=== Begin Enclosure ===

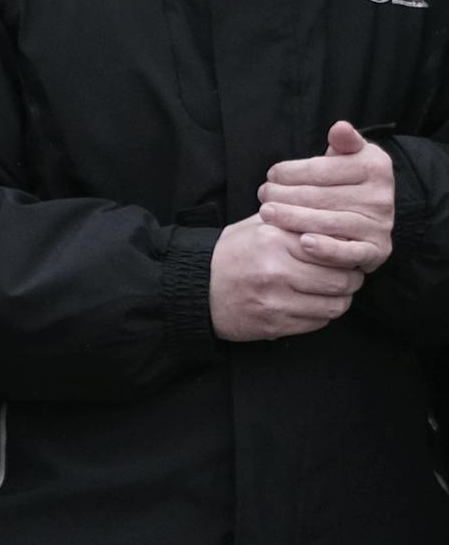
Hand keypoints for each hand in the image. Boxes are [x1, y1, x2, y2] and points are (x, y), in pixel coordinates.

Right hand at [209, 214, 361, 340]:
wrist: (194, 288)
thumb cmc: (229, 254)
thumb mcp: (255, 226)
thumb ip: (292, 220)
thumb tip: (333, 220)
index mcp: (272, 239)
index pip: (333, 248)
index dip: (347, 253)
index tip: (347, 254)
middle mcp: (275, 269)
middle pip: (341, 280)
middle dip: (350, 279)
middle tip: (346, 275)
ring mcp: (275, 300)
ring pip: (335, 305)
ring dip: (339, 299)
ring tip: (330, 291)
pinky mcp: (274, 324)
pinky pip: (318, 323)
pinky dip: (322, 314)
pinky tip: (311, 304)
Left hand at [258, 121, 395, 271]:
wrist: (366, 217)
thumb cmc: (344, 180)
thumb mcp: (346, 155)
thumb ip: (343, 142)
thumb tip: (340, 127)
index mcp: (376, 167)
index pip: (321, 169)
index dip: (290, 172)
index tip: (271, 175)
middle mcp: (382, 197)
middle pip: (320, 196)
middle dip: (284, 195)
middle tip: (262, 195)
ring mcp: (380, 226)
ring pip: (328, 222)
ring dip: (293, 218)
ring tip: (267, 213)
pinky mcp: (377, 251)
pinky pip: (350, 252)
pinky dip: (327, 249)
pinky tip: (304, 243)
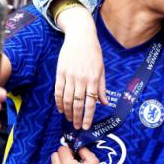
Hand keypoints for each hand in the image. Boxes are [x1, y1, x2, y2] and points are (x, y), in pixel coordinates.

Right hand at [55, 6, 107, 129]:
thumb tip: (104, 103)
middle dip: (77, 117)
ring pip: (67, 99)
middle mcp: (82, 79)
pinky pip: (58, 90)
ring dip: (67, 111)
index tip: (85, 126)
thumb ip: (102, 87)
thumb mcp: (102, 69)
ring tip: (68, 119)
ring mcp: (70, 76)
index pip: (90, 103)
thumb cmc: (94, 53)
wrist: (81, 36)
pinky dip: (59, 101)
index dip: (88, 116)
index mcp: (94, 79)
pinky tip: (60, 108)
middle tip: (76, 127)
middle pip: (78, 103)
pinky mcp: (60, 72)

=== End Enclosure ===
=== Begin Enclosure ===

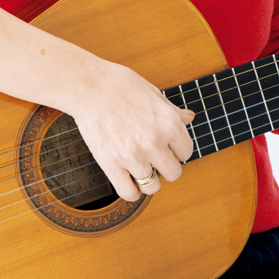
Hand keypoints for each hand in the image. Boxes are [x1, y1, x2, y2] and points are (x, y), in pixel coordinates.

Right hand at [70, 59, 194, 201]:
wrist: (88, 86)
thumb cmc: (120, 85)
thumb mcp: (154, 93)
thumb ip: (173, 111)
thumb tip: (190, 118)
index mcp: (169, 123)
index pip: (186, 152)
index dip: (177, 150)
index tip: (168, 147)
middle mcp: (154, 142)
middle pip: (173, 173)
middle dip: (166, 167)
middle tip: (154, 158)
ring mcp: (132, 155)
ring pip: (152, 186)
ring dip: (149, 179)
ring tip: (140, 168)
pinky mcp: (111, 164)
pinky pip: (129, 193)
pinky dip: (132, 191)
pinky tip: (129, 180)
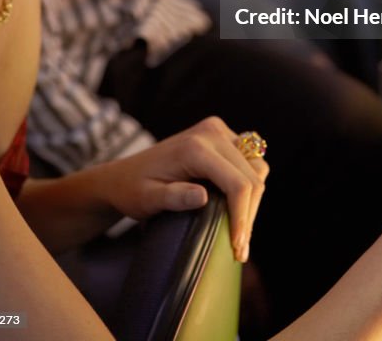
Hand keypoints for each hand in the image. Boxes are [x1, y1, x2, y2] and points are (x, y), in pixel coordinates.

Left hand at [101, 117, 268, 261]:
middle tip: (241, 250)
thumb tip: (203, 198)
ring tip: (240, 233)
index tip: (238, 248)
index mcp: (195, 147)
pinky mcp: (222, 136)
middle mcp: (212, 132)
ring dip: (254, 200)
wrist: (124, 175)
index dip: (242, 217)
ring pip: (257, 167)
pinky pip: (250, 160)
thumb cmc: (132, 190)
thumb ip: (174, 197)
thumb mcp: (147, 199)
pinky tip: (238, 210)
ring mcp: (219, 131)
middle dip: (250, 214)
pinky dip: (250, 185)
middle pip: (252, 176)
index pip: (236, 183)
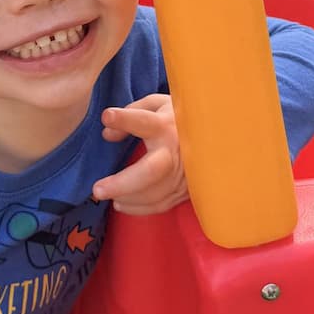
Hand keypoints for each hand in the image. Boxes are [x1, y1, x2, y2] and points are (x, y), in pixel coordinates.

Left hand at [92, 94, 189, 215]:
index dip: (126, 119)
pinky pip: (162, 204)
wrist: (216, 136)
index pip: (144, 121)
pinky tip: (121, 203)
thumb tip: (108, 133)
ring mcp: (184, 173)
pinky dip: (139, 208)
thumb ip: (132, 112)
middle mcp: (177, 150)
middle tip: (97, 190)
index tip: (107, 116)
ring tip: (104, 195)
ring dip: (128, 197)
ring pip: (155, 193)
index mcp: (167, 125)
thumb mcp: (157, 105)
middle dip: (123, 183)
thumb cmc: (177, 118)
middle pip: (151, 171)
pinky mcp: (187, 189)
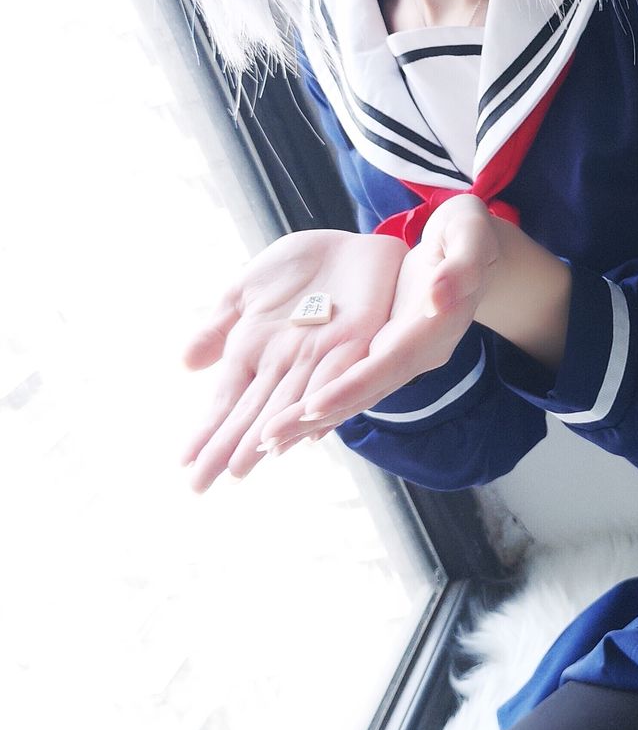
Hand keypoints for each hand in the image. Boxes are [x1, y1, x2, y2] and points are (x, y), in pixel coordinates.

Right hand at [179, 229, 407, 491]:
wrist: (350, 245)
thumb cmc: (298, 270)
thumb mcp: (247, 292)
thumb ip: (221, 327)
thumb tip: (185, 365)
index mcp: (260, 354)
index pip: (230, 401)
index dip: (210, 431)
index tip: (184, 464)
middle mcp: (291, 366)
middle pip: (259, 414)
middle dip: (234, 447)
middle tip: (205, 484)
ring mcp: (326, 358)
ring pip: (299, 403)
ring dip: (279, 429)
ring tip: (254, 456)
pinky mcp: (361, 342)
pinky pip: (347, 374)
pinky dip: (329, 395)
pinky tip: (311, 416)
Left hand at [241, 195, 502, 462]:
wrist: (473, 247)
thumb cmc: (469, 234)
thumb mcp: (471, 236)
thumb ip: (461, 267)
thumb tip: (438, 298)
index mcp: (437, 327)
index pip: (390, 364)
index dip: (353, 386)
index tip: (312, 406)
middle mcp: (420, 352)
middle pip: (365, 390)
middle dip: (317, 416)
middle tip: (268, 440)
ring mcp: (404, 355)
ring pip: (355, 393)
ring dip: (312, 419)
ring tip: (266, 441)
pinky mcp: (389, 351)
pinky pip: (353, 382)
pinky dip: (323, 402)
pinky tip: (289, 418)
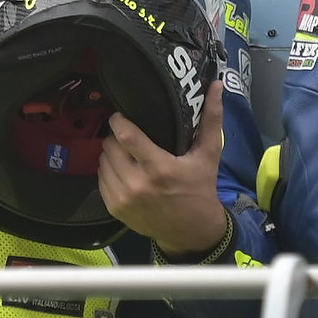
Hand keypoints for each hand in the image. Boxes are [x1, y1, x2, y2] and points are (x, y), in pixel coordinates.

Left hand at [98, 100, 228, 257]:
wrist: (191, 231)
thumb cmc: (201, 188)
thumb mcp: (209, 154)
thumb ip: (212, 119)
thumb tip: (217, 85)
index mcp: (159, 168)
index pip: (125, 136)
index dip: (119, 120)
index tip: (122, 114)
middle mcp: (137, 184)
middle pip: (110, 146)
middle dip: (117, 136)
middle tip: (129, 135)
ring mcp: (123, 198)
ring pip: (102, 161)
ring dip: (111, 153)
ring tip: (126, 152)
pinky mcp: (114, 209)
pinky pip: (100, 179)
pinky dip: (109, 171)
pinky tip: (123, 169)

=== End Enclosure ===

Look over the listing above and copy each line that contains "Right".

**Output of the task**
Right hand at [209, 214, 361, 340]:
Right hand at [55, 6, 107, 129]:
Right hand at [70, 59, 194, 201]:
Right hand at [179, 229, 407, 491]:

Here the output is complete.